3. Speaking of Brees, he looks better than ever. An oblique injury tampered with his throwing motion in 2014 and contributed to his 17 interceptions. That’s not terribly above par for Brees, who threw 19 picks in 2012 and 22 in 2010, but after watching the 36-year-old in practice and preseason, I believe him when he says he’s 100%. The trick will be keeping him at full strength. The Saints spent much of the draft on defense, but the one selection they did dedicate to the offensive line, first-rounder Andrus Peat, hasn’t performed like the heir apparent to Zach Strief at right tackle, much less a potential replacement for ho-hum left tackle Terron Armstead (Obviously, it’s too early to write him off).
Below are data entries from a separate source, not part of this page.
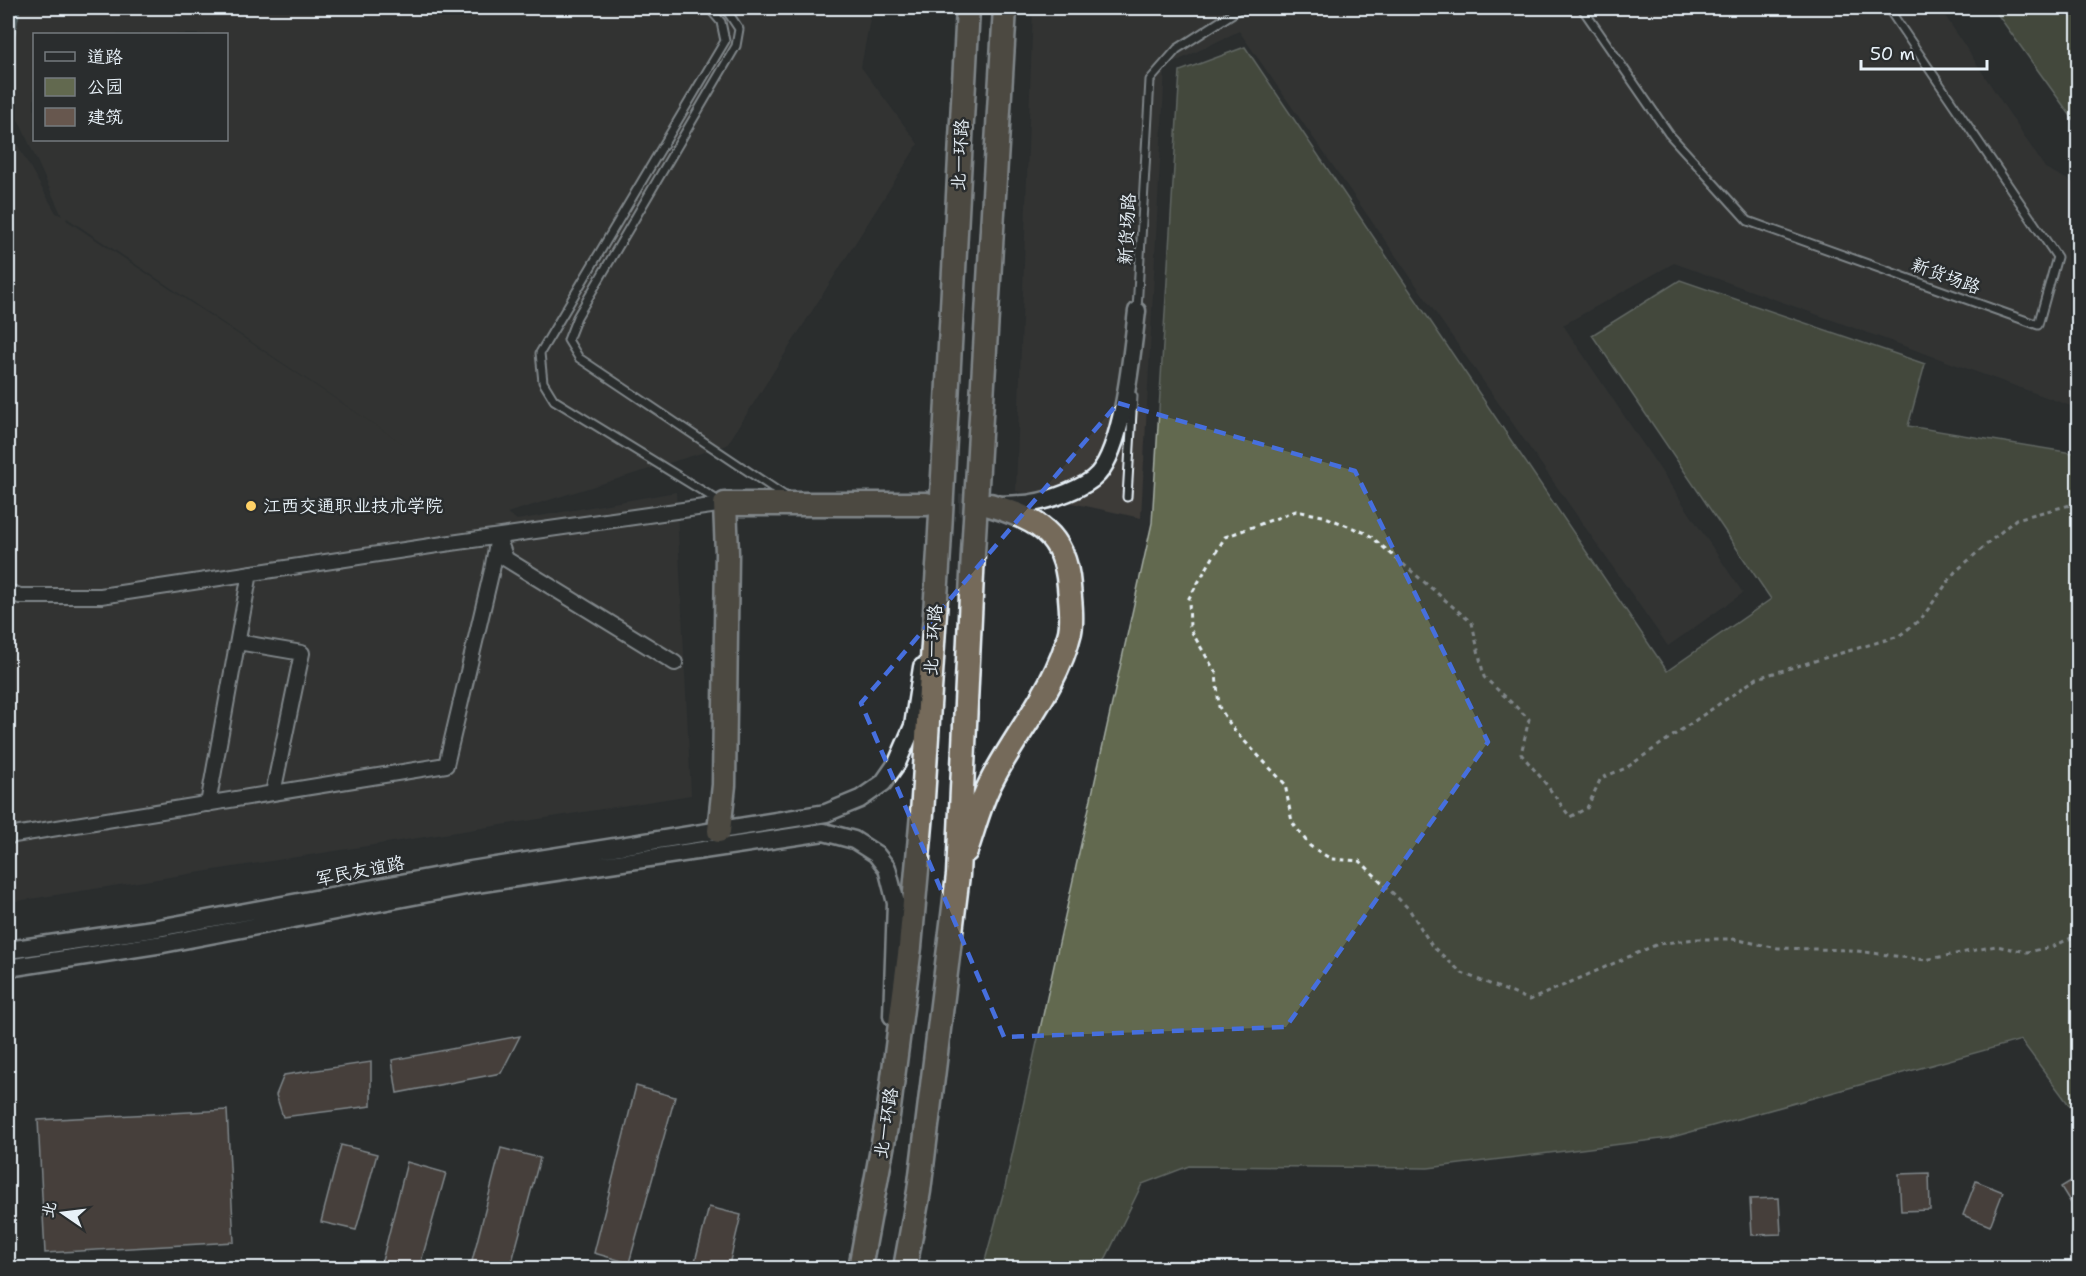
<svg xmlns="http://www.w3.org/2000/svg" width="2086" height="1276" font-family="'Shantell Sans','LXGW WenKai TC',sans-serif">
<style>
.built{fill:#3c3a38;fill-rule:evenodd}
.green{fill:#62694f;stroke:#a5ada4;stroke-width:1.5}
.water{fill:#49676a;stroke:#899ea3;stroke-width:1.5}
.building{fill:#67574e;stroke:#e8f1f8;stroke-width:1.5}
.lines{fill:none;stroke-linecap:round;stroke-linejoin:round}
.trunk-tunnel{stroke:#464a4c;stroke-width:22;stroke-dasharray:22 11;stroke-linecap:butt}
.service-casing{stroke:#e8f1f8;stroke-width:11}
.minor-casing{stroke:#e8f1f8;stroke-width:18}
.tertiary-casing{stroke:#e8f1f8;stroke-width:21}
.trunk-casing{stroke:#e8f1f8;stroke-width:27}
.path{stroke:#e8f1f8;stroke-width:3;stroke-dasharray:4.5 4.5;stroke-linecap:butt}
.service{stroke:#2a2d2e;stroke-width:7}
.minor{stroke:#2a2d2e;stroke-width:14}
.tertiary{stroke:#2a2d2e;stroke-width:16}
.trunk{stroke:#746a5a;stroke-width:22}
.marked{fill:none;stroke:#466fde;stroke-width:4.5;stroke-dasharray:12 8;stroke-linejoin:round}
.poi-dot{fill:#ffd166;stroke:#2a2d2e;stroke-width:2}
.labels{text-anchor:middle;stroke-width:5;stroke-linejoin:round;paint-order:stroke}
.street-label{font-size:18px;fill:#e8f1f8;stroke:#2a2d2e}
.poi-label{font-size:18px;fill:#e8f1f8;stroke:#2a2d2e;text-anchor:start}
</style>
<rect width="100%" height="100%" fill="#2a2d2e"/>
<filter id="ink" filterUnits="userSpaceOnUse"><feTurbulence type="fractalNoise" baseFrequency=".0167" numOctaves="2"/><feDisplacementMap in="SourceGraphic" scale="12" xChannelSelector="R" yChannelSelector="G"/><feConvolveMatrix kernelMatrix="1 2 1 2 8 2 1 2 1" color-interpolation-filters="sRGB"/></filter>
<g filter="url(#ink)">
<path class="built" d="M8,8h864l-11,59 57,77 -191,301 -220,68 10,7 159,-28 15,303 -680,107 -3,-2v-763l6,2 42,74 6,3 -43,-95 -11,-4zM34,34h192v106h-192zM67,218l338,227 -339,-225z
M1033,8h907l105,160 33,17v199l-7,22 -397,-143 -111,62 180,268 -75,53 -429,-615 -74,36 -24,451 -125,-27z"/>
<path class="green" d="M1993,8h85v116l-5,-5z
M1245,47l422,624 104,-72 -179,-264 88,-55 245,84 -17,62 164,27 6,-4v668l-57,-77 -352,98 -241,30 -239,-2 -47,18 -41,84h-118l22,-81 147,-664 28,-452z"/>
<path class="water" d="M8,8h12l-12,59z"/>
<path class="building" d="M520,1036l-19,37 -104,20 -5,-33z
M371,1062v44l-88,11 -7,-22 8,-20z
M636,1086l39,11 -46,166 -35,-10z
M227,1110l7,132 -189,11 -7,-133z
M341,1145l36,9 -21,76 -35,-8z
M501,1148l39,10 -30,111h-40z
M407,1162l39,11 -27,96h-39z
M1929,1173l1,37 -29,1 -2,-37z
M2079,1176v40l-18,-29z
M1976,1181l27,11 -13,34 -27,-11z
M1779,1198l2,36 -29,1 -2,-36z
M709,1207l32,8 -13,54h-35z"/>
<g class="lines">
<path class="trunk-tunnel" d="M926,504l64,1"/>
<defs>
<path id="service" d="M709,8l12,14 4,19 -185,312 3,29 11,18 168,103
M725,8l14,21 -3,17 -159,271 -9,23 11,18 209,140
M1582,8l87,126 79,87 290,104 19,-68 -169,-249
M1137,310l13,-230 27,-31 64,-41
M1127,497l6,-101"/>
<path id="minor" d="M8,592l12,4h81l343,-52 281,-40
M238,642l64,11 -29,140
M208,804l42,-231
M8,836l438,-71 46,-195 6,-33 8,22 169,104"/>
<path id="tertiary" d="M1000,505c10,-1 22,0 32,-2 18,-3 54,-15 66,-29 26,-29 34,-123 39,-163
M8,950l145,-21 318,-59 355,-57 34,-14 23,-16 14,-20 16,-37 9,-59
M8,968l155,-24 313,-60 348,-52 30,8 22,14 11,14 9,35 -4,113"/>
<path id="trunk" d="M719,831l5,-46 3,-232 -2,-49h201
M966,851c8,-23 14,-48 25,-69 25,-50 66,-94 79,-150 3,-14 0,-32 -1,-46 -4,-53 -33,-67 -79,-81
M860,1268l28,-152 22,-169 12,-133 17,-263 29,-543
M905,1268l14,-77 39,-316 15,-322 32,-545"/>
</defs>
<use href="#service" class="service-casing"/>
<use href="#minor" class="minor-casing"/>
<use href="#tertiary" class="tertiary-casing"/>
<use href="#trunk" class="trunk-casing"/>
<path class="path" d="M2078,503l-62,16 -61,53 -34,47 -22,17 -142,42 -131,90 -25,10 -14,30 -17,9 -27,-37 -22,-26 8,-35 -45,-42 -12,-54 -104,-89 -45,-18 -27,-5 -71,26 -36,61 1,31 26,44 3,34 15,23 51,54 7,38 18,24 21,13 29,2 49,48 23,37 30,27 68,27 128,-56 37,-5h38l45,9 72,2 75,10 71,-14 31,6 25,-5 19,-9 7,3"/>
<use href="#service" class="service"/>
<use href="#minor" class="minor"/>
<use href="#tertiary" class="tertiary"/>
<use href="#trunk" class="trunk"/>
</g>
</g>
<path d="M0 0H2086V1276H0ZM1118,403l237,68 133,271 -202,285 -282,10 -143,-334z" fill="#2a2d2e" fill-opacity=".55" fill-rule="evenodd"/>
<path class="marked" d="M1118,403l237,68 133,271 -202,285 -282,10 -143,-334z"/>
<circle class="poi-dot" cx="251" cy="506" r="6"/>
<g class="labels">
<g class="street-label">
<text transform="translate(960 155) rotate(-87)" y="6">北一环路</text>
<text transform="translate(1127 229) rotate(-87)" y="6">新货场路</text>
<text transform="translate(1946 276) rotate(20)" y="6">新货场路</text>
<text transform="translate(933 640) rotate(-86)" y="6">北一环路</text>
<text transform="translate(360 871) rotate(-11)" y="6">军民友谊路</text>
<text transform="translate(886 1123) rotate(-81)" y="6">北一环路</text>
</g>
<g class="poi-label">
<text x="263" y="512">江西交通职业技术学院</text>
</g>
</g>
<rect width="2086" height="1276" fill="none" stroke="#2a2d2e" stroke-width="30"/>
<rect x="15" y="15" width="2056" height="1246" fill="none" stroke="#e8f1f8" stroke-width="2" filter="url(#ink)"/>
<rect x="33" y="33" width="195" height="108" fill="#2a2d2e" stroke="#767b7f" stroke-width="1.5"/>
<rect x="45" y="52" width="30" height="9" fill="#2a2d2e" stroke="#767b7f" stroke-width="1.5"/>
<text x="87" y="63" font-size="18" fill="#e8f1f8">道路</text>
<rect x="45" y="78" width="30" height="18" fill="#62694f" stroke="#767b7f" stroke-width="1.5"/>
<text x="87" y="93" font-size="18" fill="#e8f1f8">公园</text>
<rect x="45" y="108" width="30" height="18" fill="#67574e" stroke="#767b7f" stroke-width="1.5"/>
<text x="87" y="123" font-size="18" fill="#e8f1f8">建筑</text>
<g transform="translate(63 1213) rotate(284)" stroke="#2a2d2e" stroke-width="4.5" paint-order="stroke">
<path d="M0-4.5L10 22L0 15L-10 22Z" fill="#e8f1f8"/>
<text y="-9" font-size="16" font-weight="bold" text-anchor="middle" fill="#e8f1f8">北</text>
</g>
<path d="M1861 60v9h126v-9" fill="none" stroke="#e8f1f8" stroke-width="3"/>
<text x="1870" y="60" font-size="18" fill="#e8f1f8" stroke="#2a2d2e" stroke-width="4.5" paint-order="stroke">50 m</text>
</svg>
Five dot-dot-dot observations about the Saints: Running back Khiry Robinson, a Saints undrafted pluck in 2013, looks like more than a backup to Ingram and the newly acquired C.J. Spiller… Jean-Baptiste, whom the Saints hoped would be starting by now, stumbled in joint practices with the Patriots, especially when tasked with man coverage… The Saints NEED a healthy return by Byrd, who plans on being ready for the beginning of the season. His backup, Rafael Bush, is more special teams contributor than reliable plug-in… Max Unger is already a big improvement over Jonathan Goodwin, the journeyman center who started 14 games last season in New Orleans. An afterthought in the trade that sent Jimmy Graham to Seattle in exchange for a first-round pick, Unger could elevate a middling rushing attack to one of the best in football… As defensive assistant to Rob Ryan, Dennis Allen, the former Raiders head coach, has spent much of his time working closely with the secondary. Integrating Browner and his unique skillset into a group that has yet to practice with Byrd is his first and biggest test.
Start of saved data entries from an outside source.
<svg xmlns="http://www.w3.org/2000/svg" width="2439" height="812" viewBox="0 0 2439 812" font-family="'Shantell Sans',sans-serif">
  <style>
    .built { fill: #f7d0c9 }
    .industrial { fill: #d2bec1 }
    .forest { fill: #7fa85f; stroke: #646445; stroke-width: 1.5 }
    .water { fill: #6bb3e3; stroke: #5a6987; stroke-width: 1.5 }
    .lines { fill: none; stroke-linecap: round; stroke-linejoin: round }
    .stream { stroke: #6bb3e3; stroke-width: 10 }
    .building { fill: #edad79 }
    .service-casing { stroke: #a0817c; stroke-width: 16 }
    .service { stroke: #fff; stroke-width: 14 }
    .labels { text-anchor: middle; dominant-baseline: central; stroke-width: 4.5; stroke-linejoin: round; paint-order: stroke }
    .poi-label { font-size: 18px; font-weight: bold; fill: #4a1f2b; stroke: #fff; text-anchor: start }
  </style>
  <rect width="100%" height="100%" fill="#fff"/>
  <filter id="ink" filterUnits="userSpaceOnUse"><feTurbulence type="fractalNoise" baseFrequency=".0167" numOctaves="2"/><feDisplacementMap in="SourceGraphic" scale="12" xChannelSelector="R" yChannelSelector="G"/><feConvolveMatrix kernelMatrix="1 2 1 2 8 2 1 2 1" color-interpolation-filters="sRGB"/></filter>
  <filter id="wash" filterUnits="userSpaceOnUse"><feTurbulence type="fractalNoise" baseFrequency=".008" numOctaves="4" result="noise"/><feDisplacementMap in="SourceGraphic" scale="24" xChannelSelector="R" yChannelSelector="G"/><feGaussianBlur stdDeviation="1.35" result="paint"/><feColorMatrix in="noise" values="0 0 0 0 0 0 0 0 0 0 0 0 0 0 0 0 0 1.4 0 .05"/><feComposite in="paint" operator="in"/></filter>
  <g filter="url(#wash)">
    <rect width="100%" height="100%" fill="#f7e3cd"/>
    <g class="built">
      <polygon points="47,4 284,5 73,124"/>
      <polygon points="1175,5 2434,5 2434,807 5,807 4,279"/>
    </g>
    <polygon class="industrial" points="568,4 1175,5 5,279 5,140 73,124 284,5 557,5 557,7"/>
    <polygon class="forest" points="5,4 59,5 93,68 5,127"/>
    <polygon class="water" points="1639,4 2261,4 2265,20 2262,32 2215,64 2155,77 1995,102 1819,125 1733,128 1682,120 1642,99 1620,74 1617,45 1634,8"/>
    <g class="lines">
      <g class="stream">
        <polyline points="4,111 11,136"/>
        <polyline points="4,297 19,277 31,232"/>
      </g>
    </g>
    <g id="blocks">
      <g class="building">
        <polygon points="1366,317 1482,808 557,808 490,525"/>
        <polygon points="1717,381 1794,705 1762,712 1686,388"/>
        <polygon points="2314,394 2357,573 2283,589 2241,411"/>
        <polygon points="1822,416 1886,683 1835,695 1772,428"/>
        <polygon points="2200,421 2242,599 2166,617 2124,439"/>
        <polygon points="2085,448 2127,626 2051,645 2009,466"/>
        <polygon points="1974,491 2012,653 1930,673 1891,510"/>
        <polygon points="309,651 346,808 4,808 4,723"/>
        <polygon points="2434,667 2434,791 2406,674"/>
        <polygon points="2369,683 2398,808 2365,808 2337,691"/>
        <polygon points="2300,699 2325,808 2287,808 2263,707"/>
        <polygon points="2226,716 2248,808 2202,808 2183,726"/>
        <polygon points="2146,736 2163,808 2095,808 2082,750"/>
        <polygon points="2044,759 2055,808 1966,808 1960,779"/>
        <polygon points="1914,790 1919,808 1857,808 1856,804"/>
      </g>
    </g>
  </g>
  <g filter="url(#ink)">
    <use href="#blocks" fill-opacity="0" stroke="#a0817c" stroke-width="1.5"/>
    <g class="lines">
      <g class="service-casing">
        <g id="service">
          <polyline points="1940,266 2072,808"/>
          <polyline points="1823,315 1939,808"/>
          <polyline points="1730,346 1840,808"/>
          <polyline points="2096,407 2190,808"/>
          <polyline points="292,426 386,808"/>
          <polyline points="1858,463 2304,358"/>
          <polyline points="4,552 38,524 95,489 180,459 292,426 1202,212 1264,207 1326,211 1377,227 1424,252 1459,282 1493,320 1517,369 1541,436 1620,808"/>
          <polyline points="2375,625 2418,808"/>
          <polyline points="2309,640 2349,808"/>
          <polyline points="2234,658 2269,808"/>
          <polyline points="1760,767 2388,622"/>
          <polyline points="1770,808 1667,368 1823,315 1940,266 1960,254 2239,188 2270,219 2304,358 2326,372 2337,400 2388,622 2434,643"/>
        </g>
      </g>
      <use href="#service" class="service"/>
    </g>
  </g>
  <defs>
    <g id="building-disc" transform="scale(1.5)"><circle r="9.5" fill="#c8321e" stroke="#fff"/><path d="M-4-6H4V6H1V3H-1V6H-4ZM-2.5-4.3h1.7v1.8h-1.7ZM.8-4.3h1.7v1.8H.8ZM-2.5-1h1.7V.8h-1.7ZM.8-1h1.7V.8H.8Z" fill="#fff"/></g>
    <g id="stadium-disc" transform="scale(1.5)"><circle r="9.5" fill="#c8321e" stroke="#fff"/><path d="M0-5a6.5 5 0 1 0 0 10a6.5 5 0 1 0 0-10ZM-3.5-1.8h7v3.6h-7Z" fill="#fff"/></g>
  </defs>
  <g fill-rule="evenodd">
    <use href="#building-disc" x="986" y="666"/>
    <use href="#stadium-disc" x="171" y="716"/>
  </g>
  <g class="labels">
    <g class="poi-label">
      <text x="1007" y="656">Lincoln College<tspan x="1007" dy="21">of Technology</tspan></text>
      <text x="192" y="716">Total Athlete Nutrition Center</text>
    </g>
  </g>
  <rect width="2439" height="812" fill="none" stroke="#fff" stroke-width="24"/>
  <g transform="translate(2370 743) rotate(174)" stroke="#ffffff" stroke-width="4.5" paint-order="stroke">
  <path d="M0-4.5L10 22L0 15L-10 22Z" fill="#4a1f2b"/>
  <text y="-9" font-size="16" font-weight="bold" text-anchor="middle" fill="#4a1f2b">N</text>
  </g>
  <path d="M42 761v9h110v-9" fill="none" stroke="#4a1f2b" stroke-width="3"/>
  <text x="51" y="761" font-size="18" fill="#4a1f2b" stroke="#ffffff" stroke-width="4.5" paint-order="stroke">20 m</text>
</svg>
Gut feeling about this team as I left The Greenbrier: 9-7. My favorite to win the NFC South and repair the division’s once-sterling reputation. For a team looking to bounce back from 7-9, a lot depends on Byrd and Cooks, two unique players at positions that will define the fortunes of this team. Replacing Graham will involve more balance on offense, and I’m expecting a big year for Ingram & Co. at running back.